The behaviour of Deputy President Paul Mashatile’s VIP protectors, who were seen in a video viciously attacking three men, was yet another indication of how ruling by fear and mistrust was a recipe for disaster for the public and the police service itself.
A group of about six heavily armed VIP protectors were seen assaulting and kicking in the head, three men, who were travelling in a blue VW Polo in a suspected road rage incident on the N1 highway.
The officers were travelling in two police-owned BMW X5s. They viciously attacked the three men who were being beaten while laying on the ground.
An internal investigation is under way and police management has condemned the behaviour of the members.
The police watchdog, the Independent Police Investigative Directorate (Ipid), has confirmed that the victims were military trainees, and they are making efforts to obtain their statements before investigating possible assault charges against the VIP protection unit officers concerned.
IOL has spoken to a policing expert who says the latest incident was an indication that it was important to professionalise the police service, as the National Development Plan (NDP) envisages.
Policing expert Professor Jean Steyn, who is the head of the Department of Criminal Justice at the University of Zululand, said the behaviour of the police officers was contributing to the worsening levels of trust the public had in the police as an institution.
“The matter of trust and the public is worsening by the day,” he said.
“The SAPS is essential for democracy to thrive. For the community to work with the police, the members of the community need to trust the police, and even in the most difficult circumstances, police officers should use non-violent methods to resolve conflict.
“Using violence against members of the public is a recipe for disaster, there is no need to kick a human being on the ground, even if they have committed a heinous crime,” said Steyn.
The NDP, which aims to build safer communities by 2030, envisages that all South Africans should feel safe and have no fear of crime. It envisages that women, children, and those from vulnerable groups should feel protected and have confidence in the criminal justice system to apprehend and prosecute criminals.
It also envisages that the SAPS and the various metro police units around the country should be professional institutions staffed by skilled, disciplined, ethical individuals who value their work and serve the community.

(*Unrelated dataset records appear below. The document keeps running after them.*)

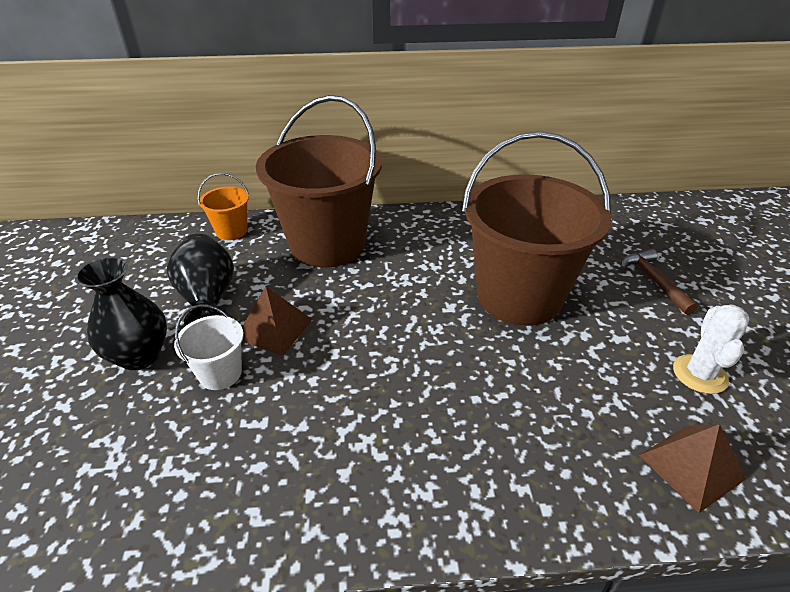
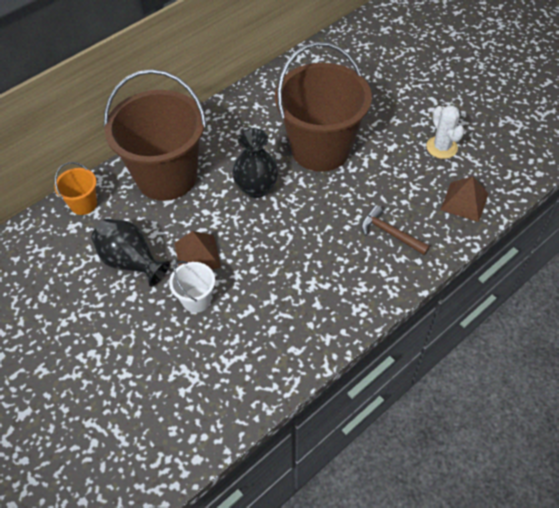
camera: 35 degrees left, 15 degrees up
(139, 355) = (133, 321): black vase -> black vase (256, 188)
(653, 281) = (385, 96): brown hammer -> brown hammer (390, 233)

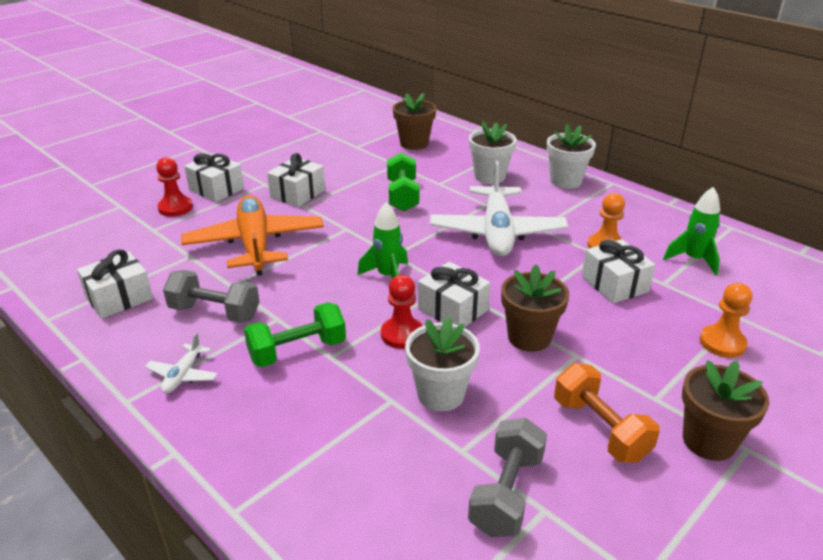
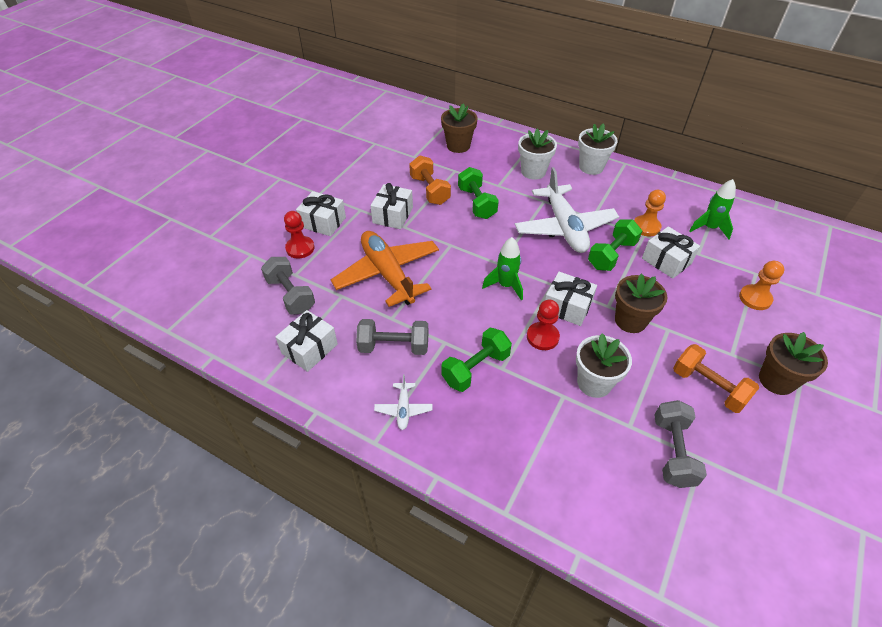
camera: 15 degrees left, 15 degrees up
(135, 247) = (291, 295): none -> grey dumbbell
(355, 177) = (430, 190): none -> orange dumbbell
(543, 267) = (611, 255): none -> green dumbbell

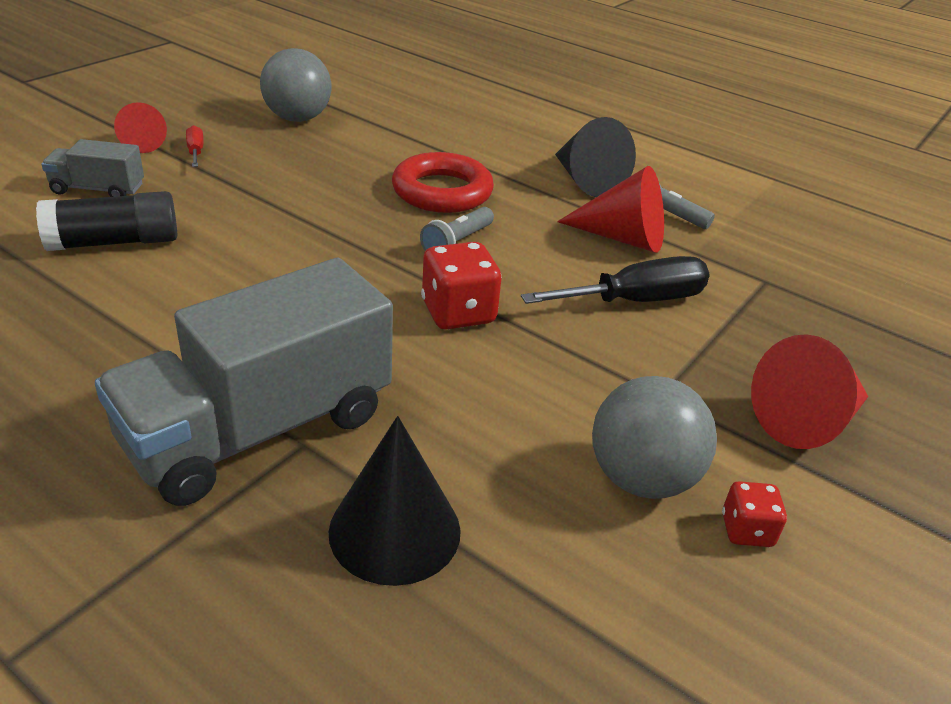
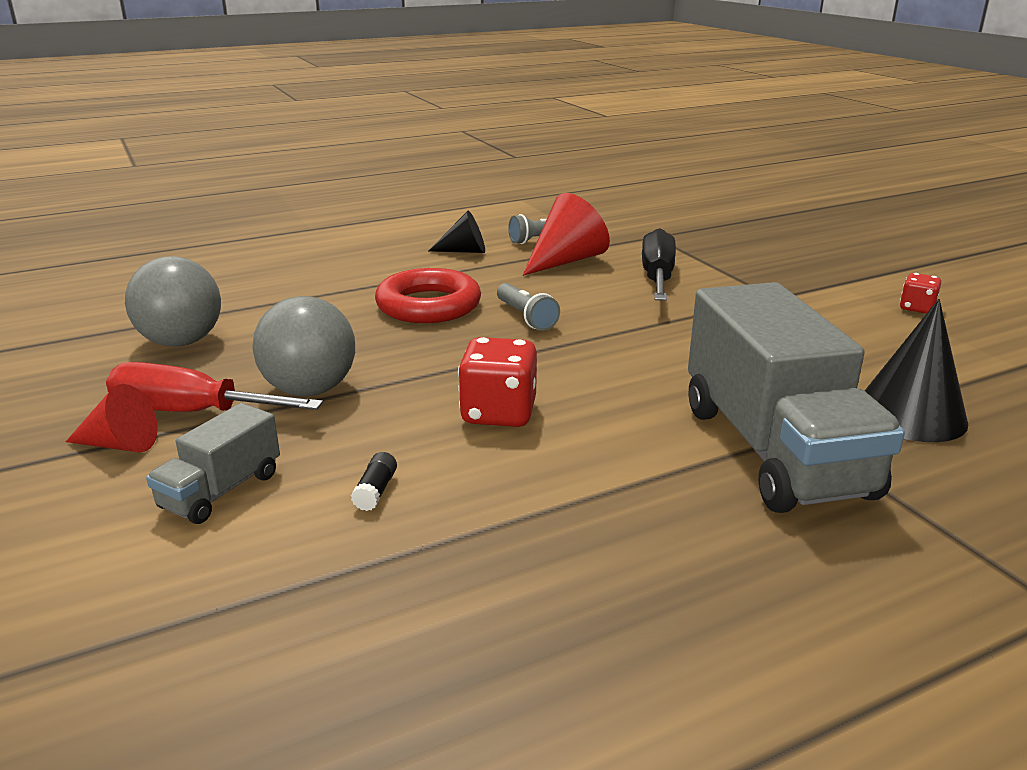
camera: 60 degrees left, 10 degrees down
(115, 242) = (375, 491): black glue stick -> black glue stick, size x0.42
(196, 151) = (192, 412): red screwdriver -> red screwdriver, size x2.03
(458, 313) = (638, 338): red dice -> red dice (498, 413)
(586, 180) = (464, 251): black cone -> black cone, size x0.63
(641, 479) = (864, 324): grey ball -> grey ball (310, 390)
(807, 420) = (815, 267): red cone -> none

The NDP aims to make the SAPS a professional service, with promotion incentives for disciplined members and recruitment should be confined to skilled and competent individuals.
The NDP also aims to demilitarise the police service with the intent of moving away from the institution’s history of brutality.
“The decision to demilitarise the police force, moving away from its history of brutality, was a key goal of transformation after 1994. The re-militarisation of the police in recent years has not garnered greater respect for the police or higher conviction rates.
“If anything, it has contributed to violence. The police should be demilitarised and managed towards a professional civilian service,” the NDP says on policing.
Professor Steyn concurred with the NDP, saying that it was important for members of the police to be calm and humble, as violence was only contributing to the public not recognising the police as an institution.
“There is lots of work to be done on the professionalising of the police…and we can only hope the powers that be and those associated with the SAPS, move along with that to get the trust and the legitimacy back of the police service.
“I am shocked and saddened about this behaviour from the police because the truth is that the majority of the police are doing good work for the community,” said Steyn.
Steyn said with the worsening crime rate and the continued public pressure on police, officers saw the public as a threat, which could only lead to heightened violence between the public and the police.
He said to be a police officer was naturally a pressure-filled vocation, and the more the police were criticised in the public, it would lead to police officers building walls around them, which could lead to more violence.
“When the public says they cannot trust the police, there is an ugly divorce where the children suffer, and in this instance, the children are the people of South Africa,” he said.